Exercise aim -
Search the material for the word "области" and copy every line in which it occurs.

Supplied material -

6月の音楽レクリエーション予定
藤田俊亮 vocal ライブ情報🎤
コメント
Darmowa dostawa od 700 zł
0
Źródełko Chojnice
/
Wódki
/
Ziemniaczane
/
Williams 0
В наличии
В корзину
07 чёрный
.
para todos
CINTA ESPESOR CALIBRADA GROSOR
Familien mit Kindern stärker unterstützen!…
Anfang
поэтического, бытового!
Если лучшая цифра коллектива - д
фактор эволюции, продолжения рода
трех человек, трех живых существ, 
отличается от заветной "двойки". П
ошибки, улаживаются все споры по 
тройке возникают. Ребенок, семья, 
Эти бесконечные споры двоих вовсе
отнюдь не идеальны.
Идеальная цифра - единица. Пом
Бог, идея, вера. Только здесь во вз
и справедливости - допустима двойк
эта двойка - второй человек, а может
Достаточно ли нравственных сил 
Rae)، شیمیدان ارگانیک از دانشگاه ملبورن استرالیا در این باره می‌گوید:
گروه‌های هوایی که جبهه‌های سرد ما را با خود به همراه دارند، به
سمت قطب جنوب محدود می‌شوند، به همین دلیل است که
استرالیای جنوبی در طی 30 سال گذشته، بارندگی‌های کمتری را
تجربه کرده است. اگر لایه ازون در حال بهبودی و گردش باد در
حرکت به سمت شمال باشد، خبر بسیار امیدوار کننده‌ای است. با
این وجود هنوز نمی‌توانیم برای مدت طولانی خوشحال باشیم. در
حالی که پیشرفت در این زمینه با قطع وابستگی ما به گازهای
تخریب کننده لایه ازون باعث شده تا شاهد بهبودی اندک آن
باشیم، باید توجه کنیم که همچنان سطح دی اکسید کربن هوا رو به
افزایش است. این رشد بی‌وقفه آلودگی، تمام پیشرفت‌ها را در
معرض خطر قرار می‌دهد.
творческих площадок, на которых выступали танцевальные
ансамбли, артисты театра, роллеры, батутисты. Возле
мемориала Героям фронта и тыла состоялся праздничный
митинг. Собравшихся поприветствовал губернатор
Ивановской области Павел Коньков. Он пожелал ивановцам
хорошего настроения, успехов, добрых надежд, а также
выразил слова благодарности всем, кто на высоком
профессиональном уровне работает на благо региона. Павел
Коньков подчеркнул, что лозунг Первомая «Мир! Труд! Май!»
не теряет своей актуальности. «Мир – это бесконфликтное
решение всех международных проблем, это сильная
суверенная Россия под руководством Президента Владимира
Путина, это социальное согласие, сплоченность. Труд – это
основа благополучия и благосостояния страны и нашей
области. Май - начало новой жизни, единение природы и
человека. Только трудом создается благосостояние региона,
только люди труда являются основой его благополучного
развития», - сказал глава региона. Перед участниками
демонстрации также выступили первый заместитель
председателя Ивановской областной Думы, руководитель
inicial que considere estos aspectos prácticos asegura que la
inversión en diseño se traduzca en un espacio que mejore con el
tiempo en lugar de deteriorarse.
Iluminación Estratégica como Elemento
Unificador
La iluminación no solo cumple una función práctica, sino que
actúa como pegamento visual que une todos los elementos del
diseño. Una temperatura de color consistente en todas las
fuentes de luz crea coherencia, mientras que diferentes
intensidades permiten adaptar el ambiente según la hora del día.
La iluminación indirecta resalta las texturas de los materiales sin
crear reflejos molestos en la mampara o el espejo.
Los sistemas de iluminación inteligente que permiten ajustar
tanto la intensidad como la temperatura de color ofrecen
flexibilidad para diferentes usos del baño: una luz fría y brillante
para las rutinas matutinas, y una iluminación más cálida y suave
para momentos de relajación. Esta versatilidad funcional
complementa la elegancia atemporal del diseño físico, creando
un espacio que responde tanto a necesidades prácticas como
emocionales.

Response for this exercise -
Ивановской области Павел Коньков. Он пожелал ивановцам
области. Май - начало новой жизни, единение природы и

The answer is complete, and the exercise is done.